YOUR ASSIGNMENT: Below is a listing. Quote from it, exactly, the lines from the one containing "Cornell, Edinburgh, Harvard, Kentucky, Ohio" down to the one containing "Heaven in a", both ends included, and nothing else.

DATA FOR ANALYSIS:

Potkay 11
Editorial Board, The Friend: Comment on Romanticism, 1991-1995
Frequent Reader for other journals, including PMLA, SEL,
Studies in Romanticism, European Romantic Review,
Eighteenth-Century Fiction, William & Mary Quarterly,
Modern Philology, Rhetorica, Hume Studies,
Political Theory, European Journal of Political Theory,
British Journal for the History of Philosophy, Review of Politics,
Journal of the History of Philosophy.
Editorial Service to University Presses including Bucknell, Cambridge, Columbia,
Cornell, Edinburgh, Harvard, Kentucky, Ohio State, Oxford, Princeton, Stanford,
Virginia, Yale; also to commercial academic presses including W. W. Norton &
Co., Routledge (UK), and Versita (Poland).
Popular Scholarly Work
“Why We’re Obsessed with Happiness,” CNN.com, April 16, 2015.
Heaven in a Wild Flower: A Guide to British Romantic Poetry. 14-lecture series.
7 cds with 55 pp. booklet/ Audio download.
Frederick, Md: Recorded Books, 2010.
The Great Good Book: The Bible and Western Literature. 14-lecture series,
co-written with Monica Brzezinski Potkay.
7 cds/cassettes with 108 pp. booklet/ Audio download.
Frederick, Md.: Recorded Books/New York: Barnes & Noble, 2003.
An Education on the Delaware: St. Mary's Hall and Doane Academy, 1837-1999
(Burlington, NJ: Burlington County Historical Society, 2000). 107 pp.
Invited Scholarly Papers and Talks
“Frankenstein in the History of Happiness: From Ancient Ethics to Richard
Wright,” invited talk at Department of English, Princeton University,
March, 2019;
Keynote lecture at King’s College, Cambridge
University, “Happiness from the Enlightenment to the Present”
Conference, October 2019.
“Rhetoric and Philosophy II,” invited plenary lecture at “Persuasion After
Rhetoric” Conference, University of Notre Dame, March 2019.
---
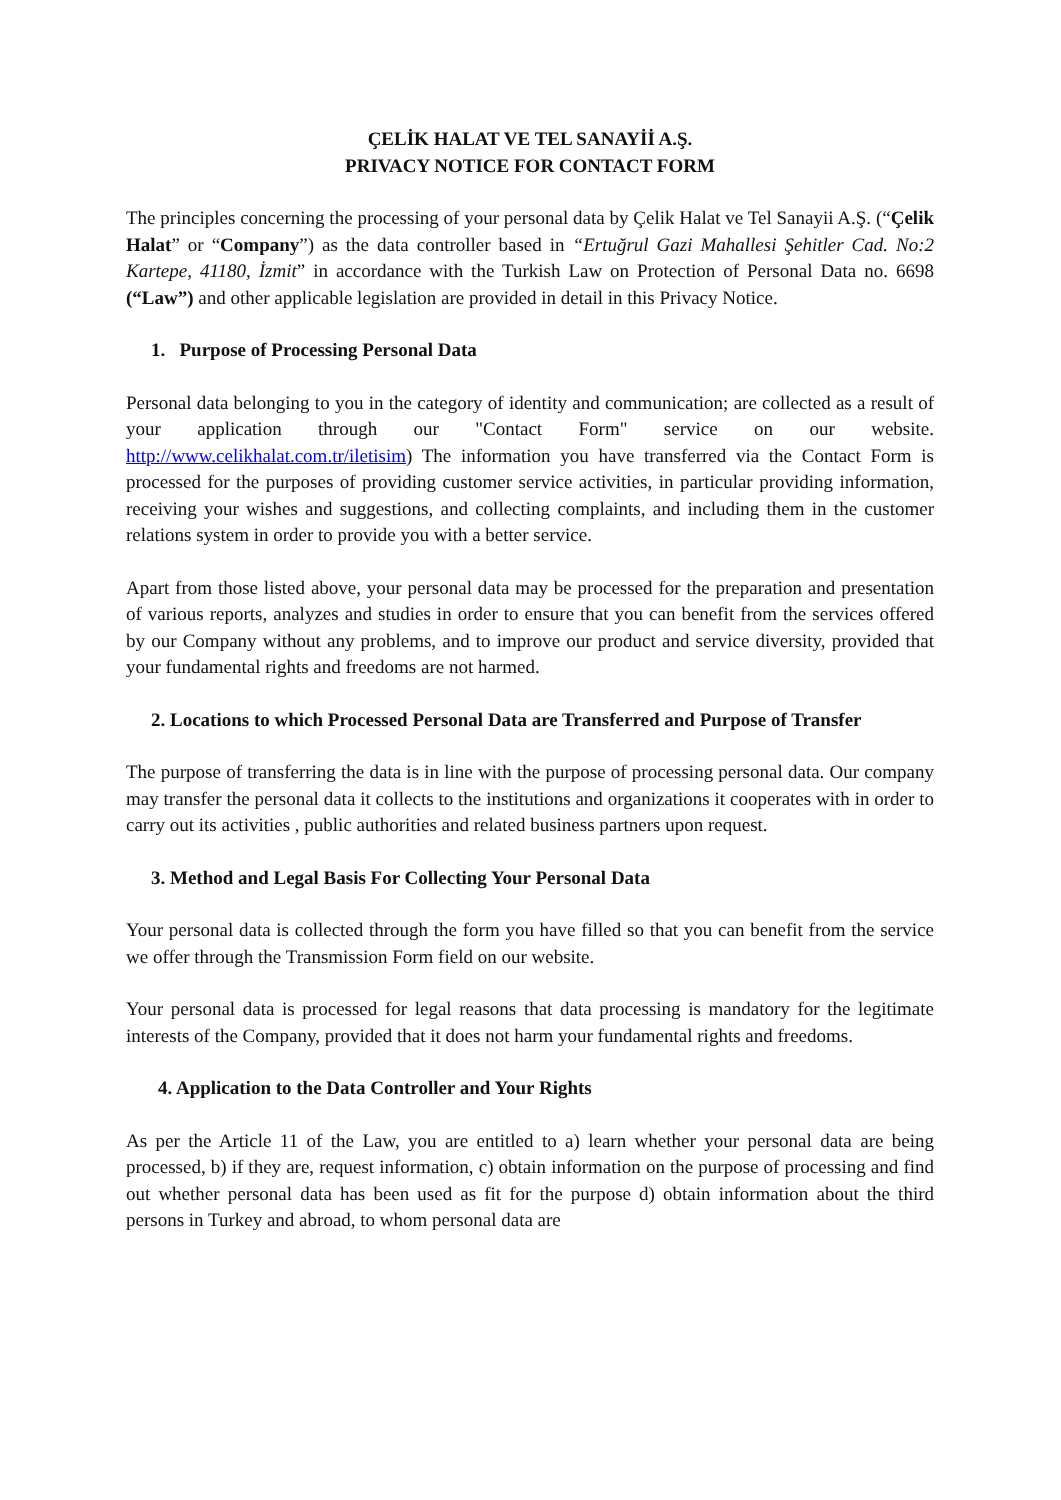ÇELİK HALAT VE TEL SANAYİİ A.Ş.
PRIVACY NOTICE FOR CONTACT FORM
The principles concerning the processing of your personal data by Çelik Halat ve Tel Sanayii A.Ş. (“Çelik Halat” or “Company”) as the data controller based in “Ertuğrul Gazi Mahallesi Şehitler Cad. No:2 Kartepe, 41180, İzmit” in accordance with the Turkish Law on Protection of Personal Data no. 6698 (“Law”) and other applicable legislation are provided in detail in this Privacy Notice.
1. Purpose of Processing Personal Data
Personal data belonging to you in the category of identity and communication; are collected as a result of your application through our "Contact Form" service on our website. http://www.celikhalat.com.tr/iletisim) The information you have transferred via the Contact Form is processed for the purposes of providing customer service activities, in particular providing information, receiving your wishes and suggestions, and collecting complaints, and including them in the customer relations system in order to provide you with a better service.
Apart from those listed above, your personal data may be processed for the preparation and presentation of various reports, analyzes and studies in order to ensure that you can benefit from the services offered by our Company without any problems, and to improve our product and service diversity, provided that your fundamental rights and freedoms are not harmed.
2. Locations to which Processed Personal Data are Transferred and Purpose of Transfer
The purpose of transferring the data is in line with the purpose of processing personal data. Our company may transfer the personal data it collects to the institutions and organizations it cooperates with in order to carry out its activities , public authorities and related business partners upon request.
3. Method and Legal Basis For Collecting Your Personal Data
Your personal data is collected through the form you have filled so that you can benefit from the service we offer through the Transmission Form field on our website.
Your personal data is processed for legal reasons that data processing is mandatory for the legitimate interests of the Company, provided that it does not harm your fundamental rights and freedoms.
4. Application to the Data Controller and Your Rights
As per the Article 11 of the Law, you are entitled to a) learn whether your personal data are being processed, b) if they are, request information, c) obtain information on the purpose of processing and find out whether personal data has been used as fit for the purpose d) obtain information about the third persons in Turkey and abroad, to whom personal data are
...
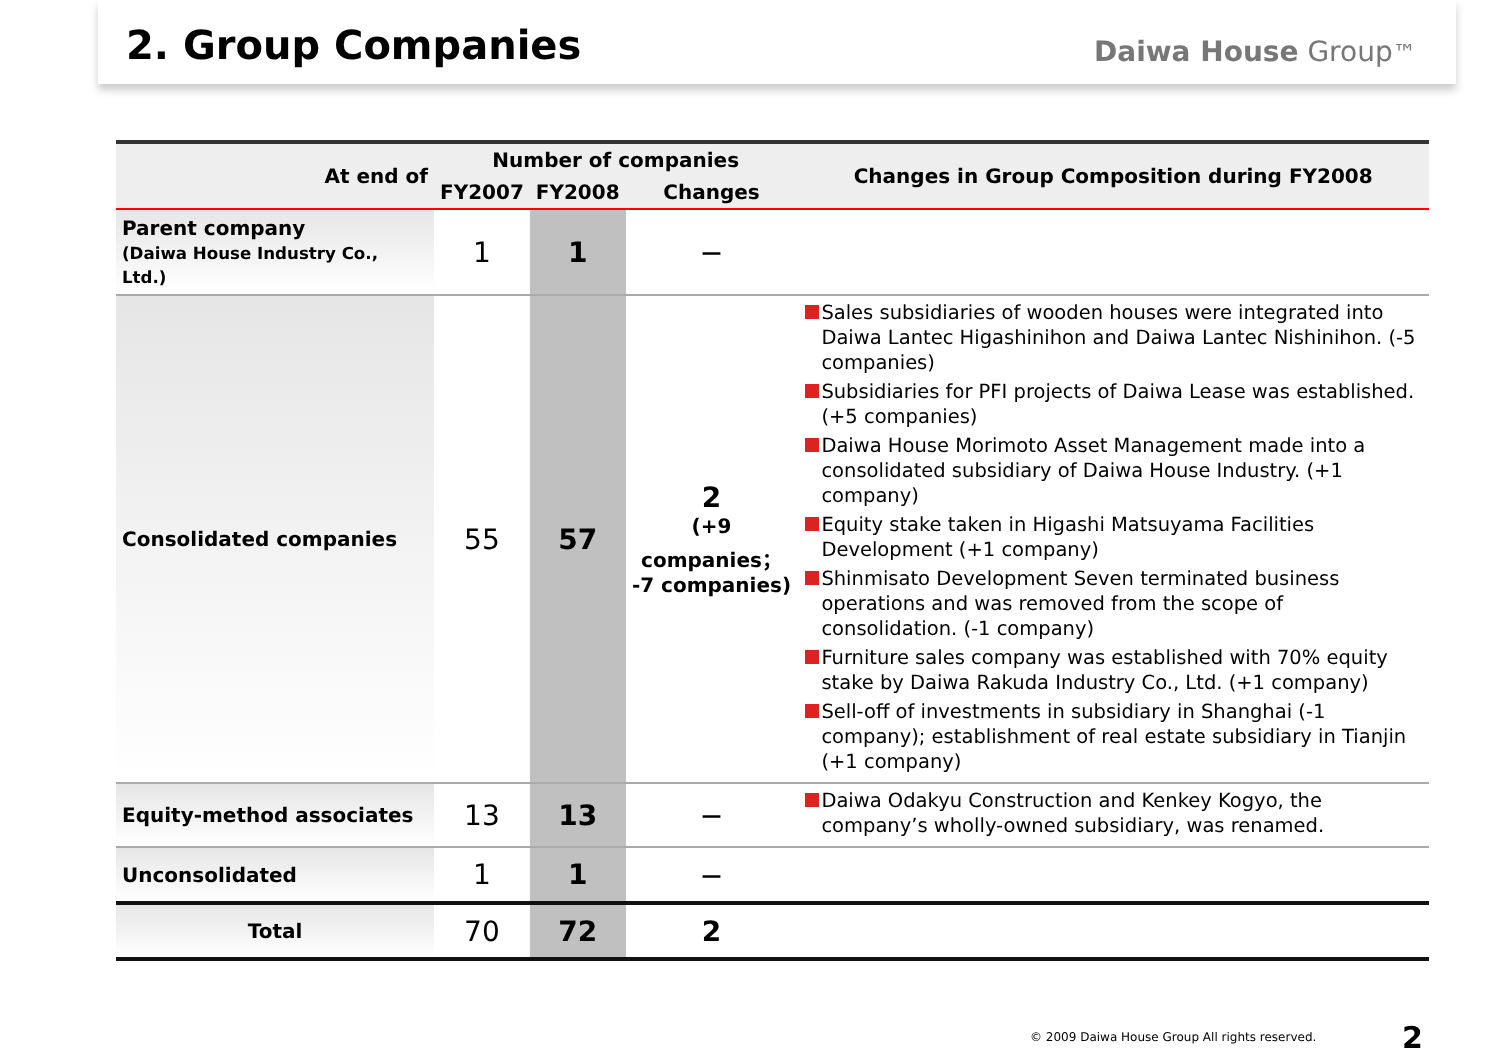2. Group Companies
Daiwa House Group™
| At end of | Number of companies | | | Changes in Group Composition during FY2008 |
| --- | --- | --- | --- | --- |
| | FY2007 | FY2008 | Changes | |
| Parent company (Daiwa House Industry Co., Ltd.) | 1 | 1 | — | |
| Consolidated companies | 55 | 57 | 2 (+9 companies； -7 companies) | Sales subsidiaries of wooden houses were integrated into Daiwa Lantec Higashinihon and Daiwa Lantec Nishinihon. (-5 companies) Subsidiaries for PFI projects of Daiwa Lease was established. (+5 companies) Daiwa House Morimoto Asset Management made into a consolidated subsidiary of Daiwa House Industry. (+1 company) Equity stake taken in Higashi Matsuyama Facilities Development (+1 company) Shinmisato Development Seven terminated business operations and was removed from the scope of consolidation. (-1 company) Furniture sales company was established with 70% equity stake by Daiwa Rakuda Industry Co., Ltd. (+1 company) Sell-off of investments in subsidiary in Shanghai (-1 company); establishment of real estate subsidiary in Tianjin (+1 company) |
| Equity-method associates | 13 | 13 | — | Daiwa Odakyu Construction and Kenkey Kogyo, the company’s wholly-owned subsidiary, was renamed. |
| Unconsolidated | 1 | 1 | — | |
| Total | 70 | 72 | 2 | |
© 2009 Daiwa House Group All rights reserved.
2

OUTPUT:
Cornell, Edinburgh, Harvard, Kentucky, Ohio State, Oxford, Princeton, Stanford,
Virginia, Yale; also to commercial academic presses including W. W. Norton &
Co., Routledge (UK), and Versita (Poland).
Popular Scholarly Work
“Why We’re Obsessed with Happiness,” CNN.com, April 16, 2015.
Heaven in a Wild Flower: A Guide to British Romantic Poetry. 14-lecture series.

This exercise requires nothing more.